By Dion Nizzi
Reader Staff
Like the lake that helps identify Sandpoint and its surroundings, our restaurants here are primarily calm and laid back, an almost zen-like dining experience. Pleasant background music, a relaxed atmosphere, easy lighting and a seemingly casual service pace usually mark the mood.
We sit. We order a spirit or two. We peruse the menu and decide what we’re gonna have and then we pass that information on to a usually reserved member of the wait staff who thanks us and then turns towards the back end. The mysterious deep of the restaurant. The kitchen.
It’s usually then that, like the lake, what you see on the calm becomes what you don’t see in the deep.
Just like the under surface of the lake, there is also a frenetic flurry of activity in the back end of restaurants. A place where schools of chefs dart through the kitchen, hustling dishwashers keep up the pace and anxious kitchen managers lead the symphony as servers pick up their orders and break the surface time and time again, delivering those meals to tables while switching right back to the tranquility of the dining area.
Stefhanie Royer, executive chef at Pend d’Orielle Winery, runs a tight crew. She has been in the business “off and on damn near 15 years” and has a kitchen staff that runs anywhere between four and six on any given night.
“We have to be working under pressure on a consistent basis,” she said. “It has to be on a high level. Ticket time, heat and adrenaline all have to be kept under control for us to work well together. All of us know how to keep each others back.”
“I like to have a lot of communication between back of house and front of house,” continued the recent Sandpoint Sampler award winner, “I’d have to say this is one of the easiest places I’ve worked at, when it comes to that. We’ll go out and have beers together and hang out on days off together to unwind. It keeps us all connected. We work well on adrenaline, but it’s an adrenaline of joy.”
It’s that kind of teamwork that holds a kitchen together. A symbiotic relationship with the front end servers just enhances the experience, even though at different times, it might get a little strained.
“The energy here is pretty neutral,” said La Rosa Chef Dustin Reichold. Dustin started in the business at 13 years old and has been cooking for 18 years. At La Rosa, he occupies a small kitchen, shared with other cooks, two on the hot side and one on the salad station. “It gets crowded, I mean, tickets start flyin’, bodies start moving. You just have to watch out for one another. It’s kind of like a dance.”
My immediate response: “How good of a dancer are you?”
“Really good.”
And when things don’t go swimmingly, Dustin’s advice for any tight quartered kitchen crew is simple. “As long as it doesn’t get heated, you’re usually OK. As soon as it gets heated, your head’s out of the game.”
When all pistons are firing, it seems to be a breeze for these cooking crews.
When the breeze is strong, it’s great for everyone. The days pass quicker, the happiness quotient rises and everyone gets along. It’s the slow times that every restaurant inevitably goes through that make the shifts longer.

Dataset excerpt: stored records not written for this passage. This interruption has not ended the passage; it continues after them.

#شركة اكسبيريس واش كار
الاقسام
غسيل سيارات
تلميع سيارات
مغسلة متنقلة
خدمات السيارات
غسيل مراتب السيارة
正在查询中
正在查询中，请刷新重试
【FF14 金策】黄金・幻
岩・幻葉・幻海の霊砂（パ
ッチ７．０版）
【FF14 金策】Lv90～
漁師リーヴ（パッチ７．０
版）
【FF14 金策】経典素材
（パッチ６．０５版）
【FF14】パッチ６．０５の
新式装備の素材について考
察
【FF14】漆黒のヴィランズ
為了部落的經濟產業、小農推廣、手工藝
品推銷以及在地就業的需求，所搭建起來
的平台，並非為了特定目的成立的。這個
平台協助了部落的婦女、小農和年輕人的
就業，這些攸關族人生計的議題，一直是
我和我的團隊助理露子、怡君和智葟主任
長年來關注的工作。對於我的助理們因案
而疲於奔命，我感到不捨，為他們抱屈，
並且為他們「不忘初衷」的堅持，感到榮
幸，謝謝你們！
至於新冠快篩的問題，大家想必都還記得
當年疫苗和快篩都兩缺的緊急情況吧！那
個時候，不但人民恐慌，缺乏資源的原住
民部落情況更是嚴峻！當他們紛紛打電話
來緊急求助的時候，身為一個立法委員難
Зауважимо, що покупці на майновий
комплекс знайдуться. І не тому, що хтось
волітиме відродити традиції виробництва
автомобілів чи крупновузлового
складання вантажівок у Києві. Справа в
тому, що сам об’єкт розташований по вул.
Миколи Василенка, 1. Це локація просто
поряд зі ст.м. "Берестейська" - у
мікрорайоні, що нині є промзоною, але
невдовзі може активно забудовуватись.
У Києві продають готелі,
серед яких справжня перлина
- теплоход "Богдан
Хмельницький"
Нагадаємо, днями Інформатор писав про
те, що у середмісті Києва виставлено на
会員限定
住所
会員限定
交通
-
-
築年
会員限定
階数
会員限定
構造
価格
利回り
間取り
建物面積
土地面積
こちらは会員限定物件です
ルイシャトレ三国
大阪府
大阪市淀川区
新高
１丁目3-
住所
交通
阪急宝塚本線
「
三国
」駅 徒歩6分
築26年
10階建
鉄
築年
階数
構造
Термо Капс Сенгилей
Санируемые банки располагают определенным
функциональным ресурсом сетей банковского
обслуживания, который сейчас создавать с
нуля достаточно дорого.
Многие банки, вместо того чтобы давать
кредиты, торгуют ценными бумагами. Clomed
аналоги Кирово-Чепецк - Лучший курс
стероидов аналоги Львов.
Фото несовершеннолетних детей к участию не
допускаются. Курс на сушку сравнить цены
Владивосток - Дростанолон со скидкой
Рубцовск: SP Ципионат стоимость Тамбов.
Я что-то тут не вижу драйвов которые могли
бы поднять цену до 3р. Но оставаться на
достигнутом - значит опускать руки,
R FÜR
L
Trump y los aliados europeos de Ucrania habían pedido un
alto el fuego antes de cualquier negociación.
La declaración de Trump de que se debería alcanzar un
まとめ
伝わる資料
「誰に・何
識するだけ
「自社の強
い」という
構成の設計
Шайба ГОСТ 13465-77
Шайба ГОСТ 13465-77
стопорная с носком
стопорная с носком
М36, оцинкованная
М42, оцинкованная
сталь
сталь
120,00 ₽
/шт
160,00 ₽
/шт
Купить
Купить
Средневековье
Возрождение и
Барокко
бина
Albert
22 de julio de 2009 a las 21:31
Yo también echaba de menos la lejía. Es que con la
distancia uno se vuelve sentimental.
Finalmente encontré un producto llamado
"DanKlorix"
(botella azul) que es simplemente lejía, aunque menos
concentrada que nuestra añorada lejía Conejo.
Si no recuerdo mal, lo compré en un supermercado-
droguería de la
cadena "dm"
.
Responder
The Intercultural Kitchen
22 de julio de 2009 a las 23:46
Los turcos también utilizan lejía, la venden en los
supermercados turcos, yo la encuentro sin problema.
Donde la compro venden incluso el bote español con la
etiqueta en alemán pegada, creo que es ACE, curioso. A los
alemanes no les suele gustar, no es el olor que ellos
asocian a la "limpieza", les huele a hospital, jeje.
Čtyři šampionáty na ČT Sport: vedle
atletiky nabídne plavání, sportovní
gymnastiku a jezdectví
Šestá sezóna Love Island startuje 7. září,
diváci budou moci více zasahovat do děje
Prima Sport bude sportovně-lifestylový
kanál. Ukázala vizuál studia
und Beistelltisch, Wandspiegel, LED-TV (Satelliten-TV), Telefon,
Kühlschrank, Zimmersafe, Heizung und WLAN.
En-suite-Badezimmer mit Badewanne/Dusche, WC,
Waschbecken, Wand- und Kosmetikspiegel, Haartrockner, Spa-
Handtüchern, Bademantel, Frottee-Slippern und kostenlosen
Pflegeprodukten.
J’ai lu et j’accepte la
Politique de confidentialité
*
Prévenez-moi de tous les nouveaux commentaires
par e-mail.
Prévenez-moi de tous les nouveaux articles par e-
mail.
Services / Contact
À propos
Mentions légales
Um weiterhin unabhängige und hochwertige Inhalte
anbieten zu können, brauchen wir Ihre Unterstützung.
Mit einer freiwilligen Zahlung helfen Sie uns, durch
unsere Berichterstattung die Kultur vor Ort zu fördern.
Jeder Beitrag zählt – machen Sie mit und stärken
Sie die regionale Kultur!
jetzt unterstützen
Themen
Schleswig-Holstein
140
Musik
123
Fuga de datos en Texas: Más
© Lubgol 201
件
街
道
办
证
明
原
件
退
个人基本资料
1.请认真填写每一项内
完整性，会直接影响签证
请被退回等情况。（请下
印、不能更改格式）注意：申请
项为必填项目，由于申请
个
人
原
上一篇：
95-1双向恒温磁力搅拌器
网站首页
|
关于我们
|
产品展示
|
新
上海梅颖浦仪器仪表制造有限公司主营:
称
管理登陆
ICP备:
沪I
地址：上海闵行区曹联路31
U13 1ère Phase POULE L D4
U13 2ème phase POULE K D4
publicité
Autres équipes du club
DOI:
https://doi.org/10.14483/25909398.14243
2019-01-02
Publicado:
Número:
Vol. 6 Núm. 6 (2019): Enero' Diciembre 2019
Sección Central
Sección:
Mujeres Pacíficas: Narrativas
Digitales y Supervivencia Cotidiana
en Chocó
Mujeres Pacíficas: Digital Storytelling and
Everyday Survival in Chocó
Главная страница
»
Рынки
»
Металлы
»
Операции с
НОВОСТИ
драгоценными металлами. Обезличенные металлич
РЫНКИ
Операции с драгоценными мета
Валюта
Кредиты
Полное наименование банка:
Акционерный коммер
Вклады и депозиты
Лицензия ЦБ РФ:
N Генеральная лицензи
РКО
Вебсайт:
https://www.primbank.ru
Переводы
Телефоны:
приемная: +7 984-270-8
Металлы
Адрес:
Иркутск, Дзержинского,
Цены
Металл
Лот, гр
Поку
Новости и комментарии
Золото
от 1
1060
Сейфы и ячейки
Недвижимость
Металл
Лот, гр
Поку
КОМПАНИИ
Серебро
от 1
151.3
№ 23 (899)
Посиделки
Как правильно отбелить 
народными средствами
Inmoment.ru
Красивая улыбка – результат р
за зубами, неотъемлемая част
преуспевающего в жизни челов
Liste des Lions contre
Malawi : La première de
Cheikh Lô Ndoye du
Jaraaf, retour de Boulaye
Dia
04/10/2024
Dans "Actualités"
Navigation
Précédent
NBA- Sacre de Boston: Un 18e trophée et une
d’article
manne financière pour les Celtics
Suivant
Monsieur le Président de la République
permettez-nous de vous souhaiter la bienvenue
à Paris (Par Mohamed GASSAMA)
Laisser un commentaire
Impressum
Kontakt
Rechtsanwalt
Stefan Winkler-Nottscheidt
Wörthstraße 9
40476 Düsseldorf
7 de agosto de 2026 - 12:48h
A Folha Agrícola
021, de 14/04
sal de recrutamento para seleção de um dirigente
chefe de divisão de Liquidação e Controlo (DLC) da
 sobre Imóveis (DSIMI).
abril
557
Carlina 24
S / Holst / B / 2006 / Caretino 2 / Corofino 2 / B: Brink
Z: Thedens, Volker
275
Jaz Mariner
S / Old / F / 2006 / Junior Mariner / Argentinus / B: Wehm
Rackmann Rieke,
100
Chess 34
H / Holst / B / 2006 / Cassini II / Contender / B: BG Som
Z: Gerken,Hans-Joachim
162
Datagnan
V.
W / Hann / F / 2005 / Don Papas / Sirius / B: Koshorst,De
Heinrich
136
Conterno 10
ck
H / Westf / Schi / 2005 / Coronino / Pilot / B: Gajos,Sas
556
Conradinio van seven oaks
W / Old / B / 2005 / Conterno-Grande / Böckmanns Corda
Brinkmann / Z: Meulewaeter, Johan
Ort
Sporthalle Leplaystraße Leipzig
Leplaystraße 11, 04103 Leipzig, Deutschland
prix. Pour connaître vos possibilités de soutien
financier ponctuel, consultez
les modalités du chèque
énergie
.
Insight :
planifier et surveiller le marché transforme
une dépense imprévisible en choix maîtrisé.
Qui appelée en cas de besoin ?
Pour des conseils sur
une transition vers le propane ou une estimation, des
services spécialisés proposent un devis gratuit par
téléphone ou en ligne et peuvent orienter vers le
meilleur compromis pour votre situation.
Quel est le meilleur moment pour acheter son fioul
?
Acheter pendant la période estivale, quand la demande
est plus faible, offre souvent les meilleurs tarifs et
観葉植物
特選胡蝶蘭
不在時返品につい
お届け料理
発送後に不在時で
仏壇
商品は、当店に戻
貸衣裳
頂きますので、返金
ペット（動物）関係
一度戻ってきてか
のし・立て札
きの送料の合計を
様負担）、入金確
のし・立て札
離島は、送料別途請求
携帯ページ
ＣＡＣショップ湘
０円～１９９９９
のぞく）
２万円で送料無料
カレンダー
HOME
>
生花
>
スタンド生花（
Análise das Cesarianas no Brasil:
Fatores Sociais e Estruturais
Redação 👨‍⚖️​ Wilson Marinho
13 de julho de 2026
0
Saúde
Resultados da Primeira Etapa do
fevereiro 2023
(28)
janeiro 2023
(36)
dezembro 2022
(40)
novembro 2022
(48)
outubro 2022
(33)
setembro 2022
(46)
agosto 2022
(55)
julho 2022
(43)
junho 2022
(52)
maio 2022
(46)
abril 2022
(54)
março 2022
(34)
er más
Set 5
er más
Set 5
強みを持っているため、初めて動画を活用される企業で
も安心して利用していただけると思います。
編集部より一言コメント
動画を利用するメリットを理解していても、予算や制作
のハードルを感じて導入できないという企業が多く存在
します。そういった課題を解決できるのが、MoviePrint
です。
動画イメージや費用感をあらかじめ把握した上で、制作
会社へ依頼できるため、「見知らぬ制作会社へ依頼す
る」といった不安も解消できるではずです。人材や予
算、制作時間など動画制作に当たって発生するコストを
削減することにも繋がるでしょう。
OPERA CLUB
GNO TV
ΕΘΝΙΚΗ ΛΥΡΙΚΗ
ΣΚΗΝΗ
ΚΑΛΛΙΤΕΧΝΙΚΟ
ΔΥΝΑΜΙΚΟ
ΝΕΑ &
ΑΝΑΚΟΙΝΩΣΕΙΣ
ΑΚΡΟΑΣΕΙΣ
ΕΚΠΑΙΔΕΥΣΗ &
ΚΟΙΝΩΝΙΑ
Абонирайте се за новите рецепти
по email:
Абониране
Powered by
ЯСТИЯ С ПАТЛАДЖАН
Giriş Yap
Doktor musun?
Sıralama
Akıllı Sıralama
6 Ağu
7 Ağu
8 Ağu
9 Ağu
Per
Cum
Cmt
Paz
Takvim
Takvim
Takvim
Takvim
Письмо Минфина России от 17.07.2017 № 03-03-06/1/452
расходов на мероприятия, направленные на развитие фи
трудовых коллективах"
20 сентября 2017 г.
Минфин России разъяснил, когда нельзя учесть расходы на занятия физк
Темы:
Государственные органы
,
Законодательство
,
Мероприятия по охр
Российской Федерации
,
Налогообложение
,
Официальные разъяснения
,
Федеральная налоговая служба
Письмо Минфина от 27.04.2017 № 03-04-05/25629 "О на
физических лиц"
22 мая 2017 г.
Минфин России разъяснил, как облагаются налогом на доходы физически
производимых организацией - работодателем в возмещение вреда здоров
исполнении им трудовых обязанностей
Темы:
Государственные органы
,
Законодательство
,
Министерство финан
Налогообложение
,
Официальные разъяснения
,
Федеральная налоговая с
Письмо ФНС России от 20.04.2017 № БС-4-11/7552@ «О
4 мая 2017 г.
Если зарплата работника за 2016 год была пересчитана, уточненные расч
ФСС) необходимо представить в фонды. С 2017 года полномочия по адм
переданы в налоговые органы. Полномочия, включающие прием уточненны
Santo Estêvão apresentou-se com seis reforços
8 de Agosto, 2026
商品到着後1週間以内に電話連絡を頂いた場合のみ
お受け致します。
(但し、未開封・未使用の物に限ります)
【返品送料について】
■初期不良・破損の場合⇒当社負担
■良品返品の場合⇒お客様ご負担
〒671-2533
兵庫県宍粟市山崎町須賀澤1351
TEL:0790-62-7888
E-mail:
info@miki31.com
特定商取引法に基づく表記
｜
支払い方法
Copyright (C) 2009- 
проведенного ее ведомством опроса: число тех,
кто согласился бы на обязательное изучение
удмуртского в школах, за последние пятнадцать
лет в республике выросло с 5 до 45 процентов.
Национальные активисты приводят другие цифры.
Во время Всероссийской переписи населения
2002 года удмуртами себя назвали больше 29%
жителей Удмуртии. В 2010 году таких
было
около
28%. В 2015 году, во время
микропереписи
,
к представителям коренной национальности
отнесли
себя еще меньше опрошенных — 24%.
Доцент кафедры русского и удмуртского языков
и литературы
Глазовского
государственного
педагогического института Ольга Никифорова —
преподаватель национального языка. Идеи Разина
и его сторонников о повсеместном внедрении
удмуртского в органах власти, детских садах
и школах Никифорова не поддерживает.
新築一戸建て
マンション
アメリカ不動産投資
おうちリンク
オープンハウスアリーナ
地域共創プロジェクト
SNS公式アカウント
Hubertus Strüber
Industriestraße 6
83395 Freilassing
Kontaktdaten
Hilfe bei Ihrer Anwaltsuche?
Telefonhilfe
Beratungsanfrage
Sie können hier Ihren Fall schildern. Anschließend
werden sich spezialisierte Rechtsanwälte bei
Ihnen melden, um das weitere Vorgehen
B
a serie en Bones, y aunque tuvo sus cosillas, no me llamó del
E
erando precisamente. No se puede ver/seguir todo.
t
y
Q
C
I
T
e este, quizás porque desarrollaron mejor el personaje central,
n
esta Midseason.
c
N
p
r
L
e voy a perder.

Long time Sandpoint Chef Charles Chase has seen the breeze from both sides. After 22 years in the business, the last five with the Little Olive and its newest incarnation, The Neighborhood Pub, Chase talked about those slow times.
“I like to hear that hum of the kitchen,” he said. “Now you’re on auto. You just know. You get into a groove. When you’re slow, you actually have much more opportunity to make mistakes. Your goal, especially when it’s busy is to clear that wheel.”
The pace of the kitchen can be intense, and at times, snail-like slow, but it seems Sandpoint has many fine establishments with the same goal: great food, great service.
Luckily for us here in Sandpoint, more hit the mark than miss it.